Historical Details

Fremont, Elkhorn and Missouri Valley Railroad

Courtesy of The Lusk Herald, 03/15/2017

Originally established in Nebraska in 1869, the company built a line across northern Nebraska from Omaha to Chadron. This "cowboy line" was extended to the Black Hills of South Dakota in the early 1880's by way of Rapid City and Belle Fourche.

The Fremont, Elkhorn and Missouri Valley Railroad, taken about 1905 near the Ft. Robinson Depot.

Before long, the sparsely populated, rich grasslands of this area got the attention of developers. Large numbers of cattle had been driven up the Texas Trail and the local cattle "barons" needed a way to ship beef to the hungry markets in the East. In 1885, the Wyoming Central Railway was organized by the Elkhorn. This "dummy" company was needed to comply with Wyoming Territory's requirement that any railroad operating in the territory had to be incorporated here. The sole stockholder of the Wyoming Central was local landowner Frank S. Lusk, founder of this town. In July of 1886, the rails reached Lusk and locals drove a silver spike with great fanfare! The rails were soon bringing in a flood of homesteaders and supplying their needs and the needs of a bustling community. In spite of disastrous blizzards in '86 and '87, the cattle business prospered. Business for the railroad was good - in both directions.
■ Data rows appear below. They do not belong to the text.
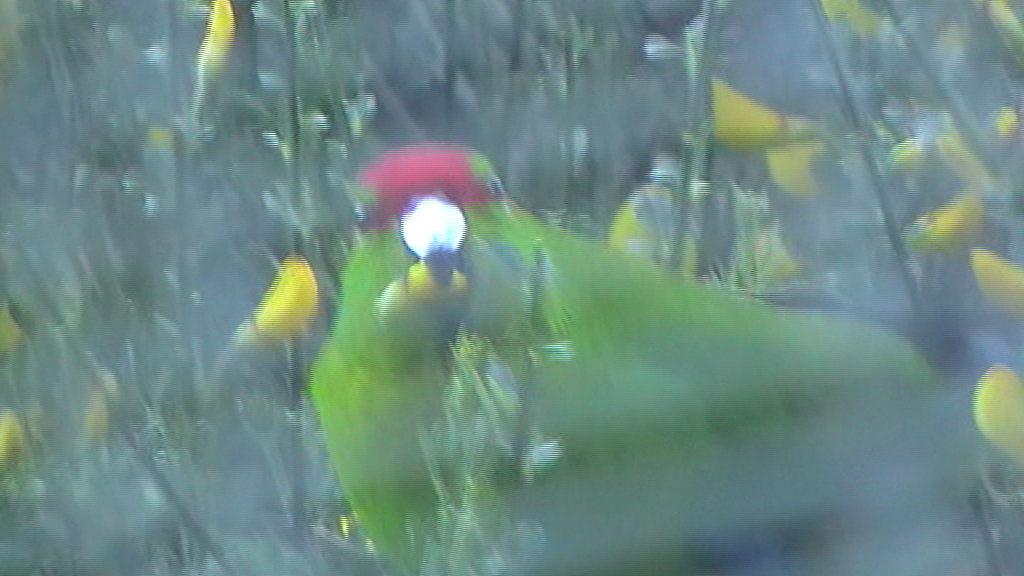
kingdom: Plantae
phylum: Tracheophyta
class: Magnoliopsida
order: Fabales
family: Fabaceae
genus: Cytisus
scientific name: Cytisus scoparius
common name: Scotch broom
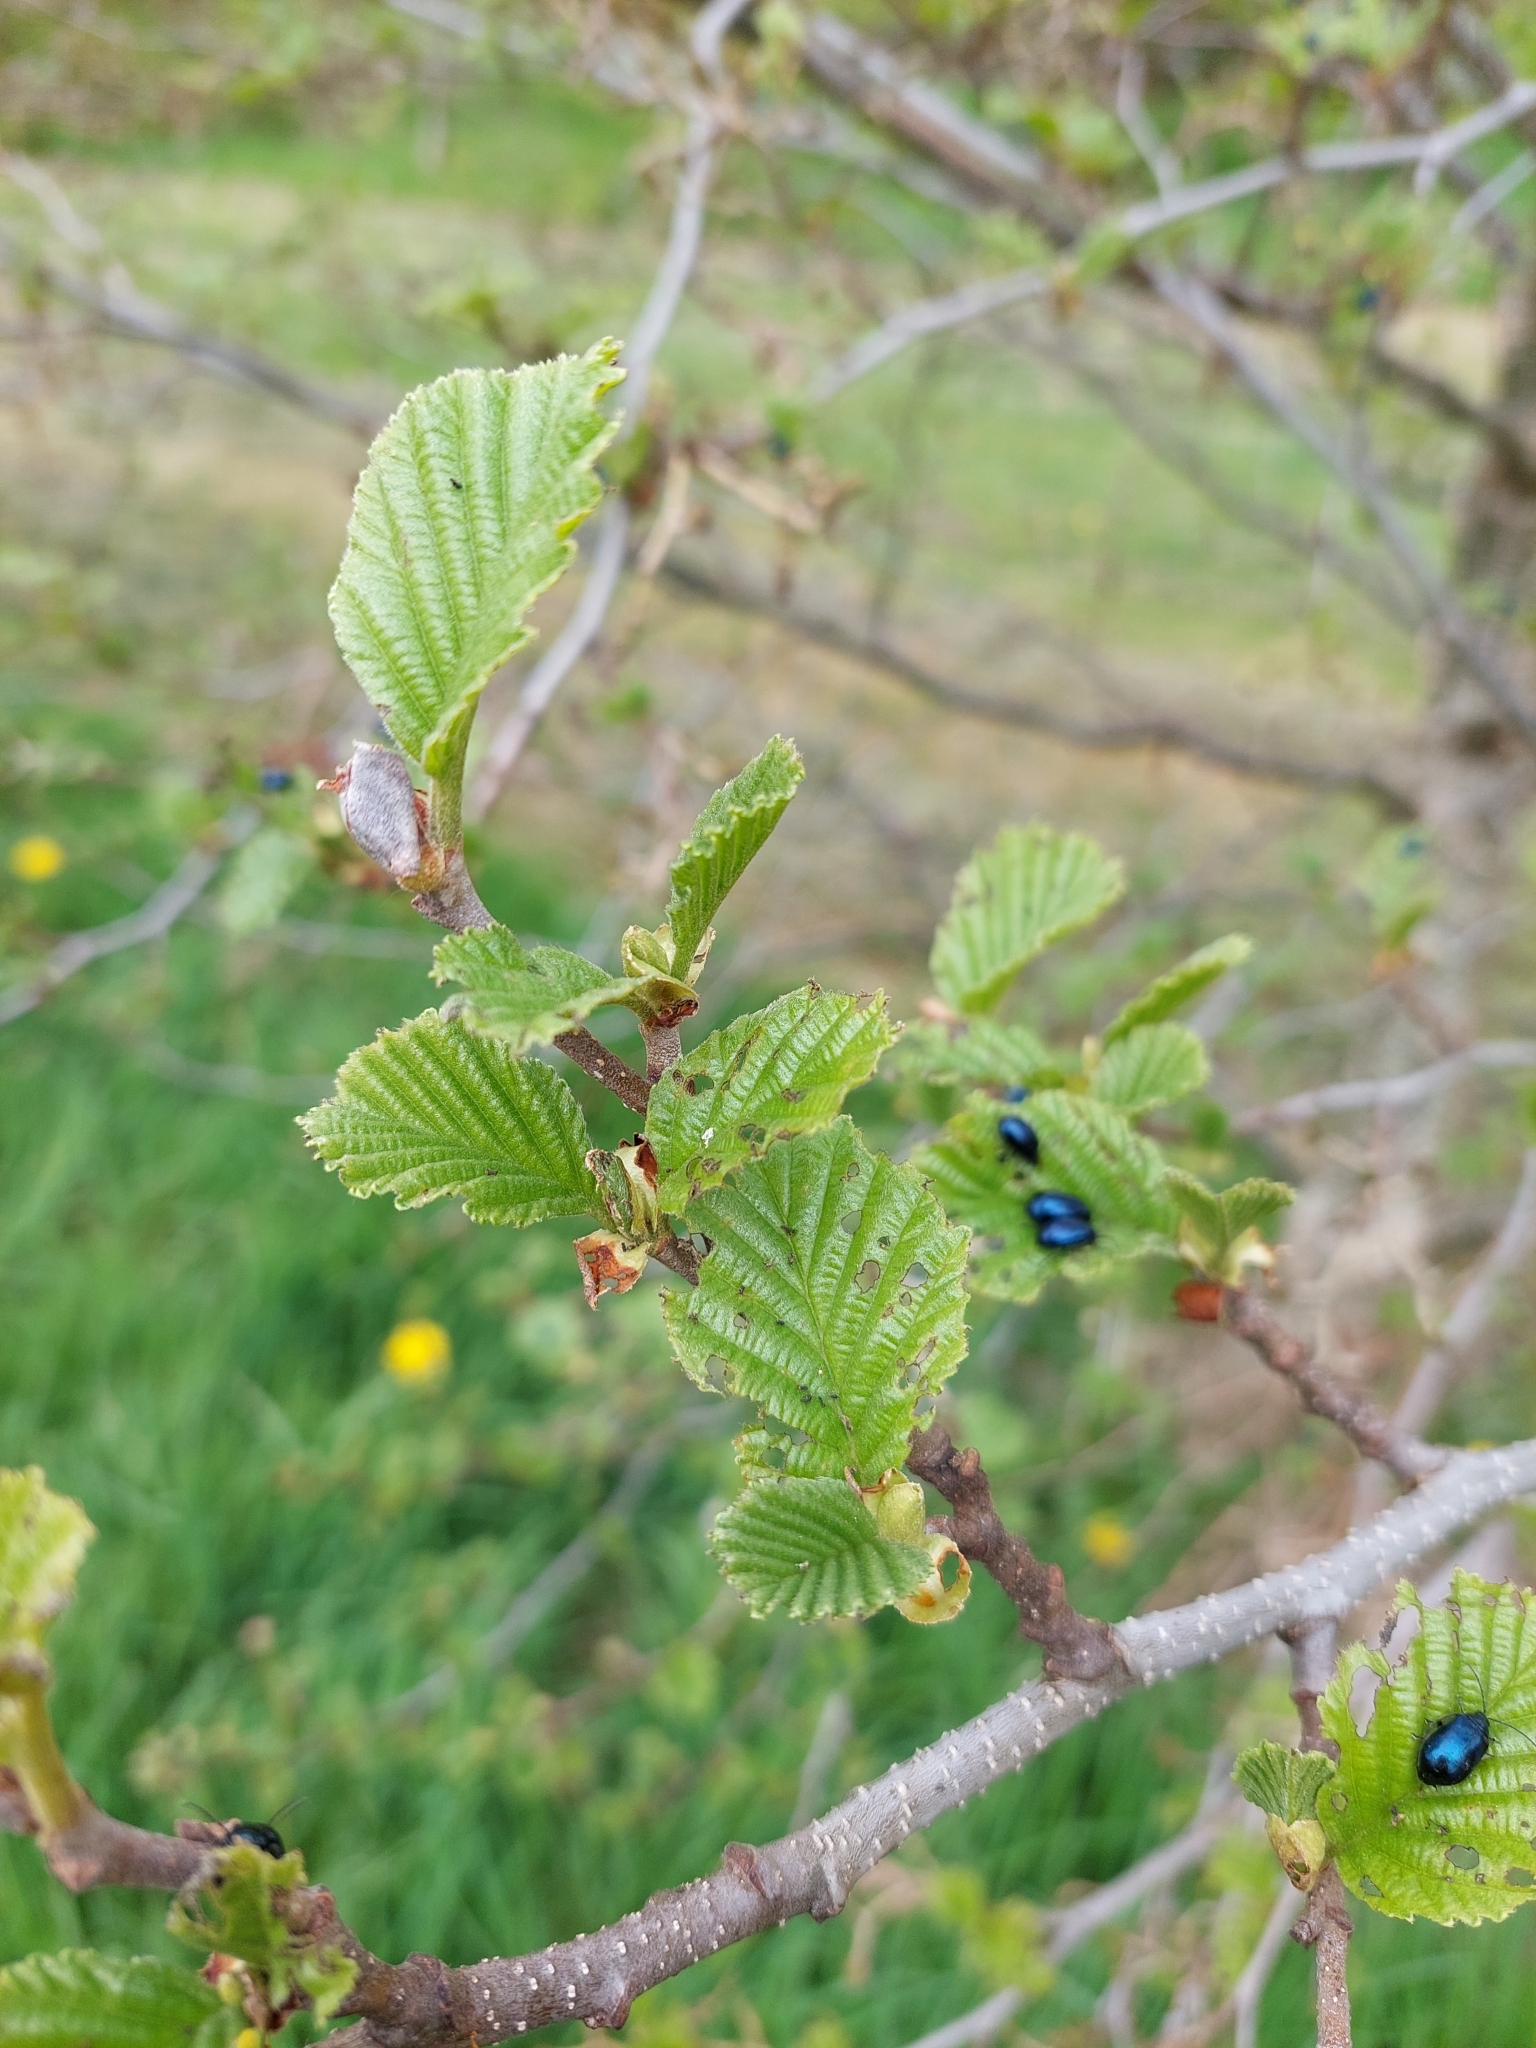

Driving east of Lusk towards Harrison, Nebraska, one can still see the original track bed carved out of the hilly landscape by the mule-powered equipment.

The line was rapidly extended westward to Douglas, then to Glenrock, and, finally, to the present site of Casper, a new town platted by the railroad in 1888. One interesting historical note is the fact that President Gerald Ford's grandfather, Charles King, made his fortune establishing banks and other businesses in towns he helped establish, including Chadron and Casper. Ford's father was born in Chadron.

After statehood in 1890, the Wyoming Central and the Elkhorn merged under the FE&MV name. In 1903 the line merged with the Chicago and Northwestern railway. The C&NW extended the line to Shoshoni and Riverton in 1905 and Lander in 1906. In 1995 the C&NW merged with the Union Pacific, proving that the Elkhorn had a great idea back in 1885!

Over the years since the founding of Lusk in 1886, untold head of livestock and millions of tons of coal have been shipped to points east on the rail line that gave birth to our town.